A new estimate for how many students are learning online has arrived and, far from the 72 percent discussed before, it’s lower.
Estimate How Many Students Are Learning Online
Online learning at the high school and college level has ballooned in popularity in recent years.
It is a far different teaching method from classroom lectures to be sure, and there are no substitute for the students’ familiarity with one another and their teachers.
Online education sites and universities give students the chance to access classes on a variety of platforms, and also, arguably, more time and convenience, to focus their learning in the moment rather than rushing to catch the end of one class.
But one of the major benefits of online learning is that you don’t need to venture outside the classroom and ask strangers for help.
It is hard to quantify the number of such students, but according to a new report from the U.S. Department of Education, online learning enrollment is at a plateau. There are more students logging on to take courses now than there were before.
While that sounds good, you should be aware that learning centers are increasingly going cashless and charging college students.
This is a dangerous trend.
Free tutoring, online course administration, and planning services that help you find the best courses are all small, pocket-sized businesses that lend themselves to student patronage.
They stand to benefit as online programs migrate from tuition-only to a much more of a pay-as-you-go model, and not to mention to completely automatic paying cards that provide the added convenience of eliminating student debt.
If the cost of such a program comes as part of a federal Pell Grant or Perkins Loan, students have no problem managing the resulting monthly payments.
If the credits are added to a bank account, you are indirectly affected by the administration of online learning.
Schools and students don’t need to fork over a dime for services such as money management and scheduling help that are provided on every campus.
Students owe only the credit debt and the costs associated with their education, and online college services or services that spread college across multiple platforms, such as skills enhancement, are great, and should be part of any government program.
Partnerships like that are that much more helpful.
The American Opportunity Credit, an incentive for college funding, was recently eliminated, and then reinstated for certain organizations, but it remains a tax-advantaged education benefit that does not pay full tuition.
Students still need to provide their own rent, food, heating, and an entire bank of cheques to attend college.
Students are still required to endure a semester of classes before they can rack up a free credit, and then pay anywhere from $500 to $1,500 in tuition to further explore their options.
If you want to learn the most efficient course structure for a particular curriculum, or an open enrollment opportunity, like the national community college model, you will have to rely on this.
University colleges, too, still rely on financial aid that disburses on a weekly or monthly basis and disburses cash, rather than through enrollment fees.

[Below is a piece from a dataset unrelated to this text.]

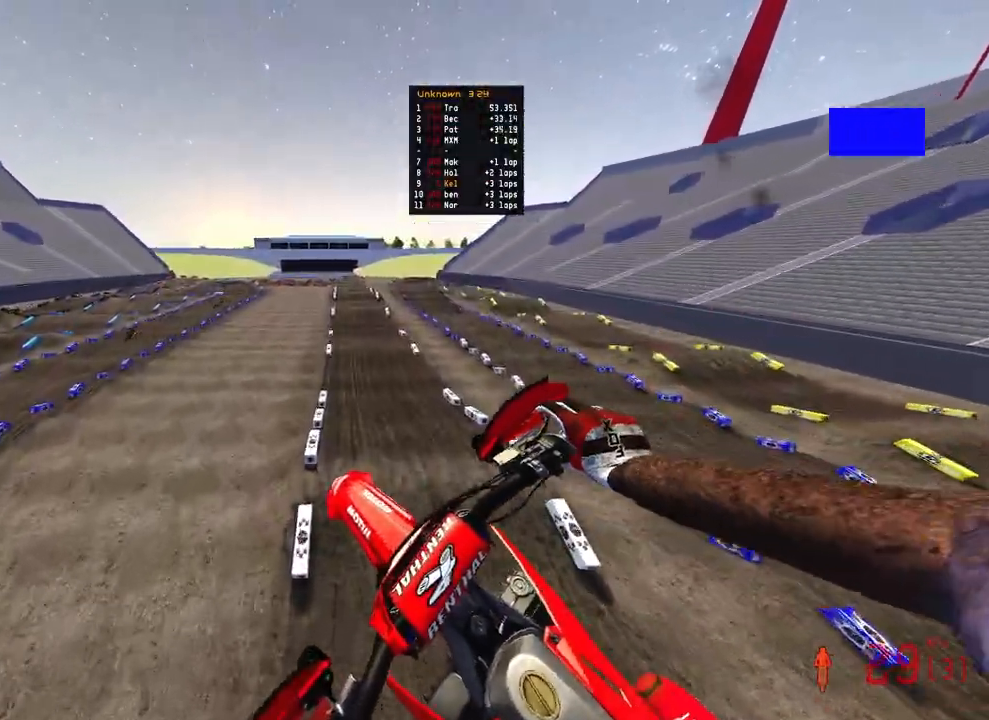
{"buttons": ["R2"], "left_stick": "up-right", "right_stick": "up", "events": [[67, "right_stick", "center"], [300, "left_stick", "up-right"], [300, "right_stick", "up"]]}
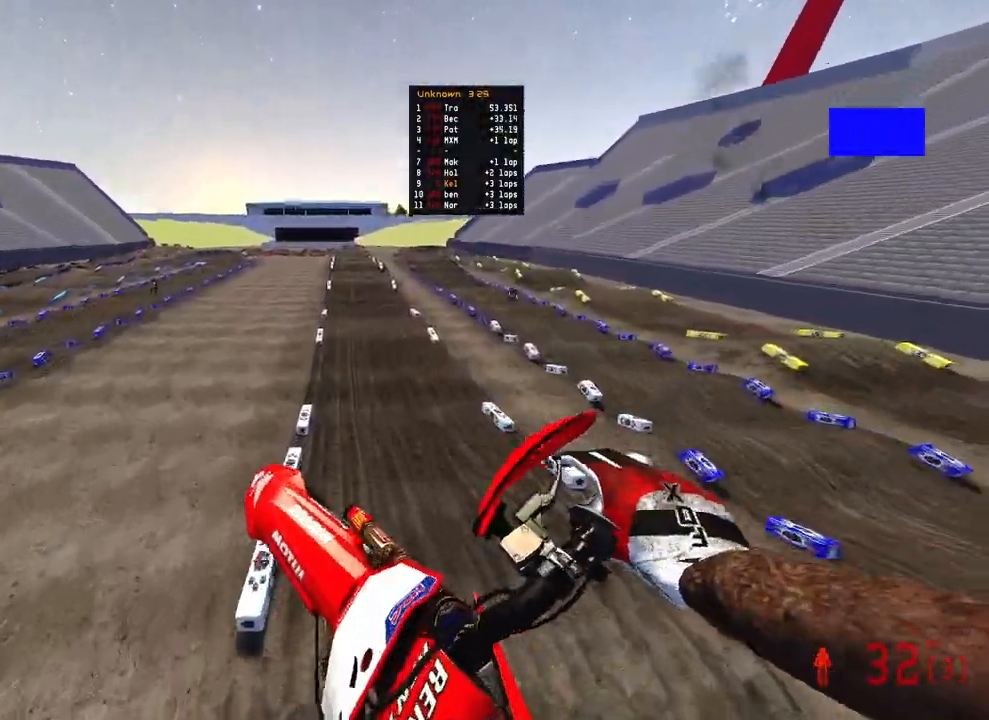
{"buttons": ["R2"], "left_stick": "center", "right_stick": "up", "events": [[367, "left_stick", "center"]]}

But what if some colleges fell back to providing e-learning packages, period?
What if they paid for everything by having students apply a dollar sign, and then credit college students every time a large purchase that involved the back of their hands has to be paid for?
It may be a bit radical, but it would help make students the center of their learning environment, by becoming the focus of their learning, and more immersed in the learning process as they proceed through their curriculum.
Despite criticism from teachers, and advocates, the high cost of tuition and the pressure on parents to pay for their kids’ education is real, and it presents a unique opportunity to do something about it by pooling resources and becoming more efficient with use of funds.